Mirrorless cameras, however, offer an electronic viewfinder, providing real-time feedback of the final image. They also provide a better live view shooting experience, with superior autofocusing performance and more versatile LCD screens. But, they often struggle to produce more than 400 images before dying. And their ergonomics are often lacking. Even so, they’re the better option if you want real-time feedback and superior autofocusing performance.

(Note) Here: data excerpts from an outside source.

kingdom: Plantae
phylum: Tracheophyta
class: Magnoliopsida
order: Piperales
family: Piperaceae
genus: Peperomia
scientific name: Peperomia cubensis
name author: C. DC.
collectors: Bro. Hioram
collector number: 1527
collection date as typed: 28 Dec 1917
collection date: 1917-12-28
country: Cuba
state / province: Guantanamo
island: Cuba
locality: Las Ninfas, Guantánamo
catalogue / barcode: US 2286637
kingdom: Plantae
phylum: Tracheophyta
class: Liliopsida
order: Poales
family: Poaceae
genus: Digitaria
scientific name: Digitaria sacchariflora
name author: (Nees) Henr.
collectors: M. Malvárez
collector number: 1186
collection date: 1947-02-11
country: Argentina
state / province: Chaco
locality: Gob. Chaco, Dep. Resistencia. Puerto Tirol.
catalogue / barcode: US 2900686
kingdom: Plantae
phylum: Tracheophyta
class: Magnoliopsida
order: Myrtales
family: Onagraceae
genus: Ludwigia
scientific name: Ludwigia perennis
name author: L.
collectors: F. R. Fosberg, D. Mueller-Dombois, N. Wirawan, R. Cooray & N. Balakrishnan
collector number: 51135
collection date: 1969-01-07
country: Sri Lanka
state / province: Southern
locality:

Sensor Size & Image Quality 

Sensor size is a consideration if you plan to print your images, shoot in low light, or want background blur when shooting portraits. Otherwise, a compact camera is perfect and offers excellent image quality. But, if you shoot in low light, at a higher ISO setting, say ISO 800, you will see noise. Here the images will start to lose detail, and the prints will also suffer. And if you also want maximum background blur when shooting portraits, you’ll struggle to do so with most compact cameras. So, in these cases, opt for an interchangeable lens camera with an APS-C or full-frame sensor.

Autofocus

Not all cameras have reliable focusing, and the focusing abilities do vary between cameras. But, in general, if you get a camera released from 2017 onward, you can expect the autofocus to be good. But older-generation cameras will have poor autofocus tracking and won’t focus on moving subjects reliably. In those cases, you’ll have to use single-shot AF and focus by hand.

Stabilization

If you plan on shooting handheld often, you’ll want a stabilized lens. A stabilized lens will help reduce camera shake when holding the camera and allow you to shoot at a slower shutter speed. Doing so ensures you get sharper photos with less noise, especially at night.

Manual Control

Having some manual control over the photography process is wise, as every once in a while, you’ll want to make changes. So looking for cameras with some level of control over exposure settings is a must. Otherwise, you’ll have to use the camera judgment alone.

Ease of Use

If you’re a beginner, you’ll want to look for a camera that’s easy to use and intuitive to learn. The last thing you’d want is an overly complex camera ruining your experience. And a camera is a little good if you can’t find the settings needed to produce quality images. Thus, the camera should be accessible and have the most often used options at the forefront with simple menus.

Battery Life

Battery life is often overlooked. But, it’s vital so you can avoid the camera dying before a key moment. Generally, most cameras offer between 250-400 shots on a single charge. More advanced features like Wi-Fi, 4K video, stabilization, and touchscreen quickly lessen that though. So it’s a wise idea to purchase a spare battery with any camera. Otherwise, be on the lookout for cameras with USB charging so that you can charge on the go.

Size & Weight

If you plan on taking photos on the go most of the time, you’ll want a lightweight and easy-to-carry camera. In those cases, look for cameras that weigh around 500 grams or less. You can find the camera’s weight on the manufacturer’s listing. But, cameras at this weight are lightweight and easy to travel with. But, if you don’t plan on traveling often, then look for a camera with more comfortable ergonomics instead.

Extras

You may want to also look into bonus features such as HDR, panorama, focus stacking, and focus bracketing. Not all cameras offer these features. But, if they do, they’ll help capture better images as you progress.